WORK TO BE COMPLETED:
Your answer must be the listing, given again word for word.

DATA SECTION:

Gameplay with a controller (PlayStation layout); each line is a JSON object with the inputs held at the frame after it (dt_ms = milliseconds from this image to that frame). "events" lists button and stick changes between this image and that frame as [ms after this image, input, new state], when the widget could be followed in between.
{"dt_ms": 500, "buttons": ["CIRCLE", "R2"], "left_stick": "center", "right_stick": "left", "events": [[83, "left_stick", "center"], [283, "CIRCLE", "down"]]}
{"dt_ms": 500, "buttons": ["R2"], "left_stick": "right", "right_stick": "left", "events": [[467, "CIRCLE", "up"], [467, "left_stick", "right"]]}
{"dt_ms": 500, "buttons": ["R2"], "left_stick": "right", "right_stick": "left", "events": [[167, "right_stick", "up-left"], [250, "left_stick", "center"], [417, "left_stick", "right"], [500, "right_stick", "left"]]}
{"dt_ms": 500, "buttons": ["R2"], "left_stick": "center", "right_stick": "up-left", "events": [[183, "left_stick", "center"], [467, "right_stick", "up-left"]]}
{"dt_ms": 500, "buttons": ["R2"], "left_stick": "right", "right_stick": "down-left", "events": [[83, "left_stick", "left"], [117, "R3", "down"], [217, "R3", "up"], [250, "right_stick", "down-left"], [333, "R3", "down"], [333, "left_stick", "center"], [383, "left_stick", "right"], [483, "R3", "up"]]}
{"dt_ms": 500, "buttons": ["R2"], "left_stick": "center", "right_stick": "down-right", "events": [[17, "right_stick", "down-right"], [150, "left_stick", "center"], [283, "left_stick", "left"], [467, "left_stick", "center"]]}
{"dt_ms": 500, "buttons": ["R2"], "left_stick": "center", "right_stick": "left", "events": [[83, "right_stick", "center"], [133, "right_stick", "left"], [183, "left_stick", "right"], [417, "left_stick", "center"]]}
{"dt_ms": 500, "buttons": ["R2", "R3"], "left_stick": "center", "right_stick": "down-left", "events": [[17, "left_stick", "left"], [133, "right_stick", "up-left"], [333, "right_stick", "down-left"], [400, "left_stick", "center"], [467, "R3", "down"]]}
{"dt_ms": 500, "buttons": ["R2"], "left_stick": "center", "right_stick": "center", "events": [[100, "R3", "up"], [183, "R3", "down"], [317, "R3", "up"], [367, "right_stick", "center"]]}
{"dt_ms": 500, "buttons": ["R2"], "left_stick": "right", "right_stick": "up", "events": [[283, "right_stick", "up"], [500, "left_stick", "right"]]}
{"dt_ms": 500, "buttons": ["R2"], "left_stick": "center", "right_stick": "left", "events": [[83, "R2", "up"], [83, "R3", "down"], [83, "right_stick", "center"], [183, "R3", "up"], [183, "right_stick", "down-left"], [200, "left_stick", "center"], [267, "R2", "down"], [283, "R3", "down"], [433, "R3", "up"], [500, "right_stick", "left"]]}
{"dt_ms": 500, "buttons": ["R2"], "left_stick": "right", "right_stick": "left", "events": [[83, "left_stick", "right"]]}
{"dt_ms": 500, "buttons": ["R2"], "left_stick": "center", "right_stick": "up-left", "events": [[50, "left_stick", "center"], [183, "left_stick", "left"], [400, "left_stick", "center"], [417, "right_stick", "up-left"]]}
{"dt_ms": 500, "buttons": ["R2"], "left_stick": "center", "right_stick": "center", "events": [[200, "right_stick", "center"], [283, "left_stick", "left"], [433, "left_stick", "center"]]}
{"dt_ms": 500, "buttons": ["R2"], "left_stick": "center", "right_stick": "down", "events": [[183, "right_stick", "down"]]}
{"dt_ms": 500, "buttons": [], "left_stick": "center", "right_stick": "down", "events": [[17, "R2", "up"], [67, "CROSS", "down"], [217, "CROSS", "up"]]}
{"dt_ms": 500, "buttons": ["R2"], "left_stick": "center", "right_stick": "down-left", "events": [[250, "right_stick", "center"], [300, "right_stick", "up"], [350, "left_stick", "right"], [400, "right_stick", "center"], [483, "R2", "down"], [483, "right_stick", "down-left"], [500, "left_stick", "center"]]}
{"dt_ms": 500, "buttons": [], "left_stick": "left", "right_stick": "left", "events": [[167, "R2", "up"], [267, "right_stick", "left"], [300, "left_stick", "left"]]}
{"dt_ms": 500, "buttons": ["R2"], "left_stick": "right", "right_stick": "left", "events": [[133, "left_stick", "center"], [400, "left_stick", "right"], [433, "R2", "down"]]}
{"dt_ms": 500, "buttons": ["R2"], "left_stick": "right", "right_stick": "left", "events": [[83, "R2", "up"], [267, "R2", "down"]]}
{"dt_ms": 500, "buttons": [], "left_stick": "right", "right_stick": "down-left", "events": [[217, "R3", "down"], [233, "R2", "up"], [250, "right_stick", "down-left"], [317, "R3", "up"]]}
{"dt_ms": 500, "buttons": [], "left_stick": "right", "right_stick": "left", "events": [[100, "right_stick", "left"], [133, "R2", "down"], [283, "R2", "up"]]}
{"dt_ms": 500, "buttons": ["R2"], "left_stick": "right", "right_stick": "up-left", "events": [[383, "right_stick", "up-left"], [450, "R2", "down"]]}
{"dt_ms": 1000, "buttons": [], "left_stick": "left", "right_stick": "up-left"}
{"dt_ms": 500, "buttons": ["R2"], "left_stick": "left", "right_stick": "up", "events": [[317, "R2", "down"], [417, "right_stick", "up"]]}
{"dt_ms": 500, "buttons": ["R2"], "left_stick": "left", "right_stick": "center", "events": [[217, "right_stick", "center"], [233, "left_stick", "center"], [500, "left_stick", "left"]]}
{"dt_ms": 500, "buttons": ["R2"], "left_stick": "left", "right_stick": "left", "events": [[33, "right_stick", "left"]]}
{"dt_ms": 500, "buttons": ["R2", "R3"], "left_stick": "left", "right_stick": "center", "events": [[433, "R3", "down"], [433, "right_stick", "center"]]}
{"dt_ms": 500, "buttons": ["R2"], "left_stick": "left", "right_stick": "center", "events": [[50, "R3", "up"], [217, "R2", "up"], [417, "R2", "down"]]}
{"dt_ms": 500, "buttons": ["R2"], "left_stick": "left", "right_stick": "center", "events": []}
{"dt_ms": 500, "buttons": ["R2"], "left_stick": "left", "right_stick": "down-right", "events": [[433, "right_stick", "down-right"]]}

RESPONSE AREA:
Gameplay with a controller (PlayStation layout); each line is a JSON object with the inputs held at the frame after it (dt_ms = milliseconds from this image to that frame). "events" lists button and stick changes between this image and that frame as [ms after this image, input, new state], when the widget could be followed in between.
{"dt_ms": 500, "buttons": ["CIRCLE", "R2"], "left_stick": "center", "right_stick": "left", "events": [[83, "left_stick", "center"], [283, "CIRCLE", "down"]]}
{"dt_ms": 500, "buttons": ["R2"], "left_stick": "right", "right_stick": "left", "events": [[467, "CIRCLE", "up"], [467, "left_stick", "right"]]}
{"dt_ms": 500, "buttons": ["R2"], "left_stick": "right", "right_stick": "left", "events": [[167, "right_stick", "up-left"], [250, "left_stick", "center"], [417, "left_stick", "right"], [500, "right_stick", "left"]]}
{"dt_ms": 500, "buttons": ["R2"], "left_stick": "center", "right_stick": "up-left", "events": [[183, "left_stick", "center"], [467, "right_stick", "up-left"]]}
{"dt_ms": 500, "buttons": ["R2"], "left_stick": "right", "right_stick": "down-left", "events": [[83, "left_stick", "left"], [117, "R3", "down"], [217, "R3", "up"], [250, "right_stick", "down-left"], [333, "R3", "down"], [333, "left_stick", "center"], [383, "left_stick", "right"], [483, "R3", "up"]]}
{"dt_ms": 500, "buttons": ["R2"], "left_stick": "center", "right_stick": "down-right", "events": [[17, "right_stick", "down-right"], [150, "left_stick", "center"], [283, "left_stick", "left"], [467, "left_stick", "center"]]}
{"dt_ms": 500, "buttons": ["R2"], "left_stick": "center", "right_stick": "left", "events": [[83, "right_stick", "center"], [133, "right_stick", "left"], [183, "left_stick", "right"], [417, "left_stick", "center"]]}
{"dt_ms": 500, "buttons": ["R2", "R3"], "left_stick": "center", "right_stick": "down-left", "events": [[17, "left_stick", "left"], [133, "right_stick", "up-left"], [333, "right_stick", "down-left"], [400, "left_stick", "center"], [467, "R3", "down"]]}
{"dt_ms": 500, "buttons": ["R2"], "left_stick": "center", "right_stick": "center", "events": [[100, "R3", "up"], [183, "R3", "down"], [317, "R3", "up"], [367, "right_stick", "center"]]}
{"dt_ms": 500, "buttons": ["R2"], "left_stick": "right", "right_stick": "up", "events": [[283, "right_stick", "up"], [500, "left_stick", "right"]]}
{"dt_ms": 500, "buttons": ["R2"], "left_stick": "center", "right_stick": "left", "events": [[83, "R2", "up"], [83, "R3", "down"], [83, "right_stick", "center"], [183, "R3", "up"], [183, "right_stick", "down-left"], [200, "left_stick", "center"], [267, "R2", "down"], [283, "R3", "down"], [433, "R3", "up"], [500, "right_stick", "left"]]}
{"dt_ms": 500, "buttons": ["R2"], "left_stick": "right", "right_stick": "left", "events": [[83, "left_stick", "right"]]}
{"dt_ms": 500, "buttons": ["R2"], "left_stick": "center", "right_stick": "up-left", "events": [[50, "left_stick", "center"], [183, "left_stick", "left"], [400, "left_stick", "center"], [417, "right_stick", "up-left"]]}
{"dt_ms": 500, "buttons": ["R2"], "left_stick": "center", "right_stick": "center", "events": [[200, "right_stick", "center"], [283, "left_stick", "left"], [433, "left_stick", "center"]]}
{"dt_ms": 500, "buttons": ["R2"], "left_stick": "center", "right_stick": "down", "events": [[183, "right_stick", "down"]]}
{"dt_ms": 500, "buttons": [], "left_stick": "center", "right_stick": "down", "events": [[17, "R2", "up"], [67, "CROSS", "down"], [217, "CROSS", "up"]]}
{"dt_ms": 500, "buttons": ["R2"], "left_stick": "center", "right_stick": "down-left", "events": [[250, "right_stick", "center"], [300, "right_stick", "up"], [350, "left_stick", "right"], [400, "right_stick", "center"], [483, "R2", "down"], [483, "right_stick", "down-left"], [500, "left_stick", "center"]]}
{"dt_ms": 500, "buttons": [], "left_stick": "left", "right_stick": "left", "events": [[167, "R2", "up"], [267, "right_stick", "left"], [300, "left_stick", "left"]]}
{"dt_ms": 500, "buttons": ["R2"], "left_stick": "right", "right_stick": "left", "events": [[133, "left_stick", "center"], [400, "left_stick", "right"], [433, "R2", "down"]]}
{"dt_ms": 500, "buttons": ["R2"], "left_stick": "right", "right_stick": "left", "events": [[83, "R2", "up"], [267, "R2", "down"]]}
{"dt_ms": 500, "buttons": [], "left_stick": "right", "right_stick": "down-left", "events": [[217, "R3", "down"], [233, "R2", "up"], [250, "right_stick", "down-left"], [317, "R3", "up"]]}
{"dt_ms": 500, "buttons": [], "left_stick": "right", "right_stick": "left", "events": [[100, "right_stick", "left"], [133, "R2", "down"], [283, "R2", "up"]]}
{"dt_ms": 500, "buttons": ["R2"], "left_stick": "right", "right_stick": "up-left", "events": [[383, "right_stick", "up-left"], [450, "R2", "down"]]}
{"dt_ms": 1000, "buttons": [], "left_stick": "left", "right_stick": "up-left"}
{"dt_ms": 500, "buttons": ["R2"], "left_stick": "left", "right_stick": "up", "events": [[317, "R2", "down"], [417, "right_stick", "up"]]}
{"dt_ms": 500, "buttons": ["R2"], "left_stick": "left", "right_stick": "center", "events": [[217, "right_stick", "center"], [233, "left_stick", "center"], [500, "left_stick", "left"]]}
{"dt_ms": 500, "buttons": ["R2"], "left_stick": "left", "right_stick": "left", "events": [[33, "right_stick", "left"]]}
{"dt_ms": 500, "buttons": ["R2", "R3"], "left_stick": "left", "right_stick": "center", "events": [[433, "R3", "down"], [433, "right_stick", "center"]]}
{"dt_ms": 500, "buttons": ["R2"], "left_stick": "left", "right_stick": "center", "events": [[50, "R3", "up"], [217, "R2", "up"], [417, "R2", "down"]]}
{"dt_ms": 500, "buttons": ["R2"], "left_stick": "left", "right_stick": "center", "events": []}
{"dt_ms": 500, "buttons": ["R2"], "left_stick": "left", "right_stick": "down-right", "events": [[433, "right_stick", "down-right"]]}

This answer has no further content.